Enhanced recovery after lung surgery is a marathon, not a sprint

In January 2019, the Enhanced Recovery After Surgery (ERAS) Society and the European Society of Thoracic Surgeons (ESTS) published guidelines for enhanced recovery after lung surgery. It was a much-needed set of principles, according to Adriana Oprea, M.D., Associate Professor of Anesthesiology at the Yale School of Medicine, and Wanda Popescu, M.D., Professor of Anesthesiology and Director of the Thoracic and Vascular Anesthesia Section at the Yale School of Medicine. The two comprised Saturday’s panel “ERAS for Thoracic Surgery: The Past, the Present and the Future.”

Adriana Oprea, M.D.

Thoracic surgery, said Dr. Oprea, has a 27% risk of complications – higher than most surgeries because of the invasiveness of the procedure as well as the likelihood of dealing with older patients. By implementing ERAS protocols, a medical team can improve quality of care, safety, patient satisfaction and costs.

Part of this implementation includes treating surgery as a marathon rather than a sprint, said Dr. Oprea. Physicians should actively engage a patient in surgery preparations in both the preoperative and admissions phases, including focusing on smoking cessation and an exercise regimen. It’s also important to look for preoperative iron deficiency anemia, to consider carbohydrate loading and to avoid preoperative sedatives.

Once it’s go-time and a patient is on the table, the focus shifts. Dr. Popescu was one of the authors of the 2019 guidelines for enhanced recovery after lung surgery.

“Postoperative complications in lung surgery are quite numerous and quite high,” said. Dr. Popescu. “And a lot of these complications – in part at least – do have a lot to do with what we do in the operating room.”

One way to work to prevent pulmonary complications is by focusing on protective lung ventilation strategies. When it comes to one-lung ventilation, said Dr. Popescu, it’s critical to focus on what happens in the lung that isn’t ventilated. When the non-ventilated lung blood flow goes down, it later goes right back up. This can increase the likelihood of reperfusion injury.

Wanda Popescu, M.D.

“If you’re going to ventilate with 100%,” said Dr. Popescu, “What are you doing? You’re adding fuel to the fire.” This comes with additional oxidation stress. In 2019, Dr. Popescu said there is now discussion about only ventilating for one to two hours to decrease oxidation stress, since there is a clear correlation between that stress and postoperative pulmonary complications.

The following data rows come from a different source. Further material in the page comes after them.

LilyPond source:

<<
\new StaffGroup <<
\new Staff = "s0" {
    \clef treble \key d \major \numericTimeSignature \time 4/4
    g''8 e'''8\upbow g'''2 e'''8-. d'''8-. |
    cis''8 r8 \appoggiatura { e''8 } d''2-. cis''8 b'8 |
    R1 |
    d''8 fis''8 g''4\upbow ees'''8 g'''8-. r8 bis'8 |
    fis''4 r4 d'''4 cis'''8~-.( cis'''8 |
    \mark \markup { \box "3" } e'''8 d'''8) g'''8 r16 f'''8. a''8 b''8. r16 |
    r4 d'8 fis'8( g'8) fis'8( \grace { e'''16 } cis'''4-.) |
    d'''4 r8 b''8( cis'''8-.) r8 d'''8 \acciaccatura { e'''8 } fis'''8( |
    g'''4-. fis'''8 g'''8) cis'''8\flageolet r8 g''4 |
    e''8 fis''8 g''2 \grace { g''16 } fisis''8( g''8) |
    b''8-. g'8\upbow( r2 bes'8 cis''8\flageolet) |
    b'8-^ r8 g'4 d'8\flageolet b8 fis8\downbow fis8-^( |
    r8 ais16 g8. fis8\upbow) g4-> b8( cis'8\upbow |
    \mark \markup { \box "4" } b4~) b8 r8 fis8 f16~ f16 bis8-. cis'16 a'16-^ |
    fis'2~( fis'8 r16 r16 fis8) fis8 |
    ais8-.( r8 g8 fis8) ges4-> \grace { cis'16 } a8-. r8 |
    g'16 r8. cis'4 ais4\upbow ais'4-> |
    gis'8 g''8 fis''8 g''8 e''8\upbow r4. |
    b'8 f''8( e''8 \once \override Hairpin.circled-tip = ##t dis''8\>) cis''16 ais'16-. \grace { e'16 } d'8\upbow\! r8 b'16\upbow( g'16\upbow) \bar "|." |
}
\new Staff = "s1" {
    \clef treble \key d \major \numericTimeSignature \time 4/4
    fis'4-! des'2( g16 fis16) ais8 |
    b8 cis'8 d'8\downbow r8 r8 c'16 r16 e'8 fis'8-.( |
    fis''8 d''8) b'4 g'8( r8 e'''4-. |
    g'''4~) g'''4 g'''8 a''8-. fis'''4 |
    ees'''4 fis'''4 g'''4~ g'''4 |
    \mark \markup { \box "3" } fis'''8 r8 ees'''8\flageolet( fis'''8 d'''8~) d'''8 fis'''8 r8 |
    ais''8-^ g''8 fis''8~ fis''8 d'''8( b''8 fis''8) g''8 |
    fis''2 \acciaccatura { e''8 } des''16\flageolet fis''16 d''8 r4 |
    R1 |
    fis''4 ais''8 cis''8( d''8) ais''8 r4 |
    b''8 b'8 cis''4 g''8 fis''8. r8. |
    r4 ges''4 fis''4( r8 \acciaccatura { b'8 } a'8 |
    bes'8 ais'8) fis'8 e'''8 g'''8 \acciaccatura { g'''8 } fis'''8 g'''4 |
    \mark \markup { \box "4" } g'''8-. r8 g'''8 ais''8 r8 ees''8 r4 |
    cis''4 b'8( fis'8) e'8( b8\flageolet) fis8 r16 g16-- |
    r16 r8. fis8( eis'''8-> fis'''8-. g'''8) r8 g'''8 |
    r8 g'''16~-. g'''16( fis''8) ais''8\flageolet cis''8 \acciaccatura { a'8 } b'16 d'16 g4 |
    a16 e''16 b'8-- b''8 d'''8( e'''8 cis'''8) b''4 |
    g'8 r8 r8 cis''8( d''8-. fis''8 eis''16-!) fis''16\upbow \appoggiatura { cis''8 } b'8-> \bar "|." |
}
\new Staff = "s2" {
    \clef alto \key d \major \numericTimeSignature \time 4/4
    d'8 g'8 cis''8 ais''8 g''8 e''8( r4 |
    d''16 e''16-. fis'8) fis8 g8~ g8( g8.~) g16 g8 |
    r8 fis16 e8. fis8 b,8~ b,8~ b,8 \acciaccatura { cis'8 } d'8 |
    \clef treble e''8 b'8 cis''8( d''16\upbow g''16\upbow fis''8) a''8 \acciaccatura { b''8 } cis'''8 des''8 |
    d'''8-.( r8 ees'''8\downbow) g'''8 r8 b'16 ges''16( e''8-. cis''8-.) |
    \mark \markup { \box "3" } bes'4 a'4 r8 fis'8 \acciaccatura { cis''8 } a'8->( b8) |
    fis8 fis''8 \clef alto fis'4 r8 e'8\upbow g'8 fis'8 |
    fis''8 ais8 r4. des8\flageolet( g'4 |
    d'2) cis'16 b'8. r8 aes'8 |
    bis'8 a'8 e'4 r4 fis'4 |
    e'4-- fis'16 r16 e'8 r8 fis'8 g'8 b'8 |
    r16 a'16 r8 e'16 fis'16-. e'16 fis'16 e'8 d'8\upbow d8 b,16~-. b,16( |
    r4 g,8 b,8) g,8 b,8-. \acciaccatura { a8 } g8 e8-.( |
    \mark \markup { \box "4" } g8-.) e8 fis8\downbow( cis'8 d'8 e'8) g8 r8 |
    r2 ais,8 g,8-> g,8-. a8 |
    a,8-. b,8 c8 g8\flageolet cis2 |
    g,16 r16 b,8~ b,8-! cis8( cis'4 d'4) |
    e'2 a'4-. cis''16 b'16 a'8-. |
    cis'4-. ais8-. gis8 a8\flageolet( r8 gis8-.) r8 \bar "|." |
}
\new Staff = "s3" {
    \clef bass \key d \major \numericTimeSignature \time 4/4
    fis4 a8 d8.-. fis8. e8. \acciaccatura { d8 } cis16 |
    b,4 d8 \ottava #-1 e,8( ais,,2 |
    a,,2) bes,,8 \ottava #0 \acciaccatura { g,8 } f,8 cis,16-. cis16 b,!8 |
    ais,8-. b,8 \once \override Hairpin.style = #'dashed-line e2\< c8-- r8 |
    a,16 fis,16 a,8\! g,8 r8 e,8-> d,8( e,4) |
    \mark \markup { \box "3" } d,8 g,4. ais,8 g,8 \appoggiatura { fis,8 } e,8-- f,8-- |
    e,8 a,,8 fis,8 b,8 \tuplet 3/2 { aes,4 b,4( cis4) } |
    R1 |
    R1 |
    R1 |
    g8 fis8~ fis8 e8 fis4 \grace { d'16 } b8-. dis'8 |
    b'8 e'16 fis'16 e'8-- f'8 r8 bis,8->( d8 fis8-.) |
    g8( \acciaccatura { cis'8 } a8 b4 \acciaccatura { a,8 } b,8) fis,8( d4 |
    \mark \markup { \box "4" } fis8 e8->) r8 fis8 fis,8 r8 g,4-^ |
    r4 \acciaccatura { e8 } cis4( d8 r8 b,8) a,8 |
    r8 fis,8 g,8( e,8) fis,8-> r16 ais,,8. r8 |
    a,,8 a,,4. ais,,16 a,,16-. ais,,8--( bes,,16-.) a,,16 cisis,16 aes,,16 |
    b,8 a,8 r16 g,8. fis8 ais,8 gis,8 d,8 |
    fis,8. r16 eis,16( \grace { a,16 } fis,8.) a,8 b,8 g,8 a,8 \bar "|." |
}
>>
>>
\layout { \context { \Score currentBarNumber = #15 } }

This year is also bringing in discussions about fluid management in lung surgery. Dr. Popescu said a large randomized controlled trial about fluid management did not exist until a study by Myles in 2018 that looked at the difference in restrictive versus liberal fluid therapy for major abdominal surgery. The recommendation is now that very restrictive or liberal fluid regimes should be avoided in favor of euvolemia.

The final intraoperative tactic Dr. Popescu focused on was the consideration of different options for pain control in thoracic surgery.

“Pain is rather complicated in thoracic surgery because it has so many different pathways,” she said. There are multiple ways to address pain in lung surgeries, including systemic opioids, epidural opioids, local anesthetics and NSAIDS. And while opioids have many pros, there are cons that must be factored in, too.

By combining various classes of analgesics, it’s possible to manage a patient’s pain while decreasing some of the negatives associated with opioids.

The Cochrane Library recommends that anesthesiologists use paravertebral blocks versus thoracic epidurals when possible, given that paravertebral blocks are just as effective but associated with fewer complications. (Dr. Popescu noted that thoracic epidurals may still be called for.) New data is emerging about plane blocks, PEC I and PEC II blocks as well as serratus anterior blocks.

Dr. Popescu also recommended considering liposomal bupivacaine, citing a steady release of bupivacaine over time and a better safety profile, although she said the liposomal form costs around $300 in the United States, where traditional bupivacaine costs closer to $3.